É Mentira (Fake News) que as pessoas serão presas
se não usarem máscara dentro de suas próprias casas.
Também não é verdade que a Polícia poderá invadir
as residências para fiscalizar se estão usando máscaras.
O Serial Killer do Cercadinho, Genocida do Planalto,
é que em breve será Preso se não usar Máscara na rua.

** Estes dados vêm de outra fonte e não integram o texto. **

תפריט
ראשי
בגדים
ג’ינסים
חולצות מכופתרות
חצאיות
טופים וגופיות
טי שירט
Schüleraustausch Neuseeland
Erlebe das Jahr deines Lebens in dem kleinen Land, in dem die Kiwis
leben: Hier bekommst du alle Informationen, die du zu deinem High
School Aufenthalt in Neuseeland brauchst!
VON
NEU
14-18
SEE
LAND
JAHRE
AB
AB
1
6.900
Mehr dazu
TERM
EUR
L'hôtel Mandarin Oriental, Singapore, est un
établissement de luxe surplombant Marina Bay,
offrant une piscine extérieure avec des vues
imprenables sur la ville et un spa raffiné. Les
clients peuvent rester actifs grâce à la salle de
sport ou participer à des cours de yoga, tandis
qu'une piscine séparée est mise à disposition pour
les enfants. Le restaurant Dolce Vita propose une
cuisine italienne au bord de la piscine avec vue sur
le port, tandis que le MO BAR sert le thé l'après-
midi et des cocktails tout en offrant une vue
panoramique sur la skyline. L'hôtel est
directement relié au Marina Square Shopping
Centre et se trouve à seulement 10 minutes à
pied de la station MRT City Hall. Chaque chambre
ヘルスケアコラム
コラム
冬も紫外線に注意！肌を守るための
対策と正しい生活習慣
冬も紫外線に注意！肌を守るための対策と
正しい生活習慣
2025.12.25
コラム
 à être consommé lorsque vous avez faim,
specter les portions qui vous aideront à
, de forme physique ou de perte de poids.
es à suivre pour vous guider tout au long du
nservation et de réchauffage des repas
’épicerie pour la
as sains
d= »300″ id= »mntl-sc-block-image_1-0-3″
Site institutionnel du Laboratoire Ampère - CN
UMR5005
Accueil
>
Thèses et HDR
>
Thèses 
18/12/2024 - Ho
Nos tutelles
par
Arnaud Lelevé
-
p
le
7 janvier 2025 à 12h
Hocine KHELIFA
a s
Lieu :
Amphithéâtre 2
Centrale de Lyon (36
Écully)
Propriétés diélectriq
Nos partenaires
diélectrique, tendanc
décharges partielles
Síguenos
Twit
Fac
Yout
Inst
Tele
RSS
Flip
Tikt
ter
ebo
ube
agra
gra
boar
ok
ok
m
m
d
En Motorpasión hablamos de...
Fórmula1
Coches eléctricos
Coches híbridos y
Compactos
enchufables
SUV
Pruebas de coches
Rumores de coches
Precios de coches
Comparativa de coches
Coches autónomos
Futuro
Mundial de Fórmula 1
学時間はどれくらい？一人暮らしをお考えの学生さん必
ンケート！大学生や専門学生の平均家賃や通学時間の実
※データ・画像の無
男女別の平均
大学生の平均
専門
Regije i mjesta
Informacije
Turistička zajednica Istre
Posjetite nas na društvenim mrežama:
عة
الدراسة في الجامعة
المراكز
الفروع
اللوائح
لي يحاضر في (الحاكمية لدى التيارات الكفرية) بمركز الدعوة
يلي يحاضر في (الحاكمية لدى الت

Da Agência Câmara de Notícias:

O Plenário da Câmara dos Deputados aprovou, nesta terça-feira (9),
o substitutivo do Senado para o Projeto de Lei 1562/20, do deputado
Pedro Lucas Fernandes (PTB-MA), que obriga a população a usar
máscaras de proteção facial em ruas, espaços privados de acesso
público (como shoppings) e no transporte público enquanto durar
o estado de calamidade pública decorrente da pandemia de Covid-19.
A matéria será enviada à sanção.

Projeto de Lei 1562/2020

Altera a Lei nº 13.979, de 6 de fevereiro de 2020,
para dispor sobre a obrigatoriedade do uso de máscaras de
proteção para circulação em locais públicos, as penas
previstas, o uso das forças de segurança públicas,
medidas administrativas e o cometimento de infração da ordem
econômica, durante as medidas para enfrentamento
da emergência de saúde pública de importância internacional decorrente do coronavírus responsável pelo surto de 2019.

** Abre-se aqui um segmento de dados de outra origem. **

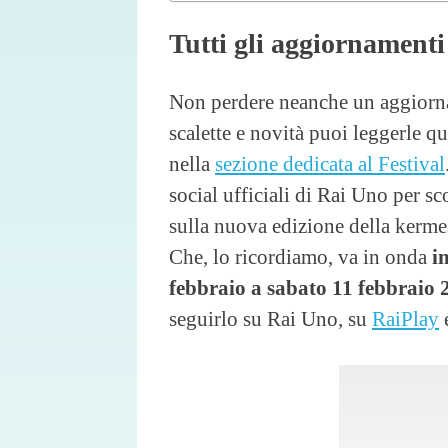
Tutti gli aggiornamenti
Non perdere neanche un aggior
scalette e novità puoi leggerle qu
nella
sezione dedicata al Festival
social ufficiali di Rai Uno per sc
sulla nuova edizione della kerme
Che, lo ricordiamo, va in onda
i
febbraio a sabato 11 febbraio 
seguirlo su Rai Uno, su
RaiPlay
e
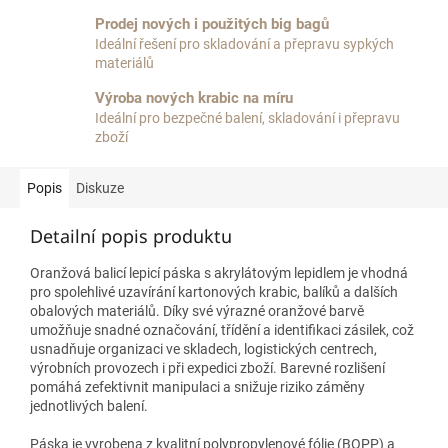
Prodej nových i použitých big bagů
Ideální řešení pro skladování a přepravu sypkých
materiálů
Výroba nových krabic na míru
Ideální pro bezpečné balení, skladování i přepravu
zboží
Popis
Diskuze
Detailní popis produktu
Oranžová balicí lepicí páska s akrylátovým lepidlem je vhodná
pro spolehlivé uzavírání kartonových krabic, balíků a dalších
obalových materiálů. Díky své výrazné oranžové barvě
umožňuje snadné označování, třídění a identifikaci zásilek, což
usnadňuje organizaci ve skladech, logistických centrech,
výrobních provozech i při expedici zboží. Barevné rozlišení
pomáhá zefektivnit manipulaci a snižuje riziko záměny
jednotlivých balení.
Páska je vyrobena z kvalitní polypropylenové fólie (BOPP) a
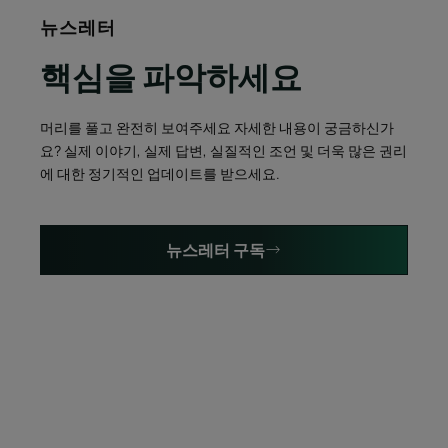
뉴스레터
핵심을 파악하세요
머리를 풀고 완전히 보여주세요 자세한 내용이 궁금하신가
요? 실제 이야기, 실제 답변, 실질적인 조언 및 더욱 많은 권리
에 대한 정기적인 업데이트를 받으세요.
뉴스레터 구독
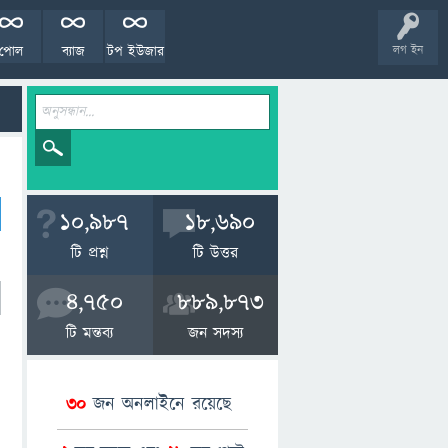
পোল
ব্যাজ
টপ ইউজার
লগ ইন
10,987
18,690
টি প্রশ্ন
টি উত্তর
4,750
889,873
টি মন্তব্য
জন সদস্য
30
জন অনলাইনে রয়েছে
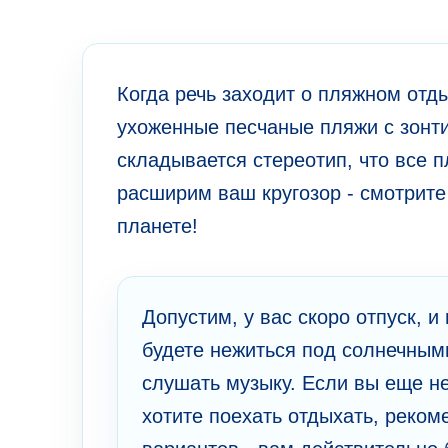
Когда речь заходит о пляжном от
ухоженные песчаные пляжи с зонти
складывается стереотип, что все 
расширим ваш кругозор - смотрит
планете!
Допустим, у вас скоро отпуск, и
будете нежиться под солнечными
слушать музыку. Если вы еще н
хотите поехать отдыхать, реко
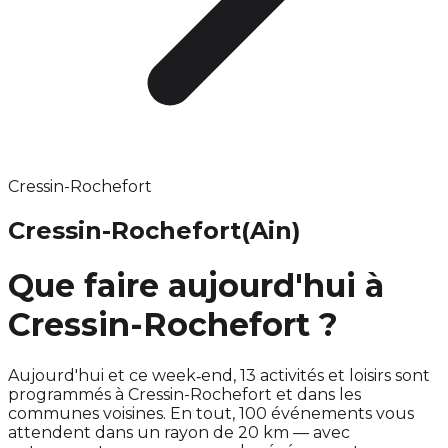
Cressin-Rochefort
Cressin-Rochefort
(Ain)
Que faire aujourd'hui à
Cressin-Rochefort ?
Aujourd'hui et ce week‑end, 13 activités et loisirs sont
programmés à Cressin-Rochefort et dans les
communes voisines. En tout, 100 événements vous
attendent dans un rayon de 20 km — avec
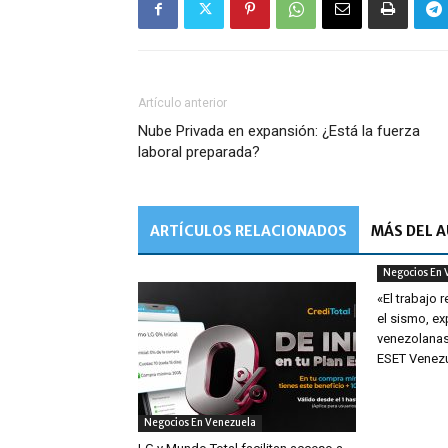
Artículo anterior
Nube Privada en expansión: ¿Está la fuerza
laboral preparada?
ARTÍCULOS RELACIONADOS
MÁS DEL 
Negocios En 
«El trabajo 
el sismo, e
venezolanas
ESET Venez
Negocios En Venezuela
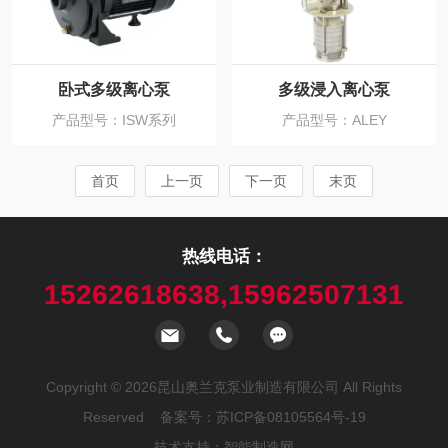
卧式多级离心泵
多级浸入离心泵
产品型号：ISW系列
产品型号：ALEY
首页
上一页
下一页
末页
热线电话：
15262618638,15962507131
Copyright © 2026昆山奥兰克泵业制造有限公司 All Rights
Reserved 备案号：
苏ICP备08105564号-19
技术支持：
智能制造网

Art. 1º A Lei nº 13.979, de 6 de fevereiro de 2020, passa a
vigorar com as seguintes alterações:

“Art. 4º-J É obrigatório o uso de máscaras de proteção, mesmo que de fabricação
artesanal, por toda e qualquer pessoa durante a circulação em logradouros,
instalações, edificações ou áreas de acesso públicos.
[…]
§3º O descumprimento da obrigatoriedade do caput deste artigo acarretará
a responsabilização civil, administrativa e penal dos agentes infratores.
[…]
§9º Na hipótese de configuração do descumprimento da obrigatoriedade
do caput deste artigo, de crime mais grave ou concurso de crimes e quando,
excepcionalmente, houver imposição de prisão ao agente infrator,
as autoridades policiais e judiciais tomarão providências para que ele seja
mantido em estabelecimento ou cela separada dos demais presos.

§10. A manutenção, revogação ou substituição da prisão, nos termos
do §9º deste artigo, por medidas alternativas dependerá de
apreciação judicial, de acordo com a legislação processual vigente.

Art. 4º-K Fica autorizado o emprego das forças de segurança públicas,
federais, estaduais e municipais, bem como da Força de [SIC] Nacional
de Segurança Pública, para atuar nas ações de preservação da ordem
pública e da incolumidade das pessoas e do patrimônio por meio de
apoio às ações do Ministério da Saúde, das Secretarias de Saúde estaduais
e municipais, na prevenção e combate da pandemia do novo coronavírus,
em caráter episódico e planejado, enquanto durar as medidas para
enfrentamento da emergência de saúde pública de importância
internacional decorrente do coronavírus responsável pelo surto de 2019.